Copy the entries below word for word, minus the pictures.
BEGIN Extracted data
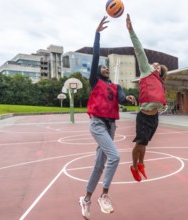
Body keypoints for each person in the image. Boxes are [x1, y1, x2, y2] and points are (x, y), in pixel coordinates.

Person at [79, 16, 137, 219]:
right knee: (115, 156)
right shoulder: (95, 82)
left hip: (111, 126)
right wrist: (97, 35)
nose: (105, 67)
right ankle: (104, 195)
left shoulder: (115, 86)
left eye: (106, 66)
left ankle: (86, 198)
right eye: (102, 66)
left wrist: (129, 99)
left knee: (99, 165)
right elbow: (95, 57)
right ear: (97, 72)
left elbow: (121, 99)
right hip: (97, 124)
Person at [126, 14, 168, 182]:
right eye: (155, 63)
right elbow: (139, 50)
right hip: (144, 116)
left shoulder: (159, 81)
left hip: (154, 117)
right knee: (139, 143)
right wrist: (131, 30)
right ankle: (134, 166)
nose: (155, 64)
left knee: (145, 144)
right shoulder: (146, 70)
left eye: (158, 66)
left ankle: (141, 164)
END Extracted data
### Finished task
Body keypoints for each person in the image. Boxes are [x1, y1, x2, y2] and points are (x, y), in pixel coordinates.

Person at [79, 16, 137, 219]:
right knee: (115, 156)
right shoulder: (95, 82)
left hip: (111, 126)
right wrist: (97, 35)
nose: (105, 67)
right ankle: (104, 195)
left shoulder: (115, 86)
left eye: (106, 66)
left ankle: (86, 198)
right eye: (102, 66)
left wrist: (129, 99)
left knee: (99, 165)
right elbow: (95, 57)
right ear: (97, 72)
left elbow: (121, 99)
right hip: (97, 124)
Person at [126, 14, 168, 182]:
right eye: (155, 63)
right elbow: (139, 50)
right hip: (144, 116)
left shoulder: (159, 81)
left hip: (154, 117)
right knee: (139, 143)
right wrist: (131, 30)
right ankle: (134, 166)
nose: (155, 64)
left knee: (145, 144)
right shoulder: (146, 70)
left eye: (158, 66)
left ankle: (141, 164)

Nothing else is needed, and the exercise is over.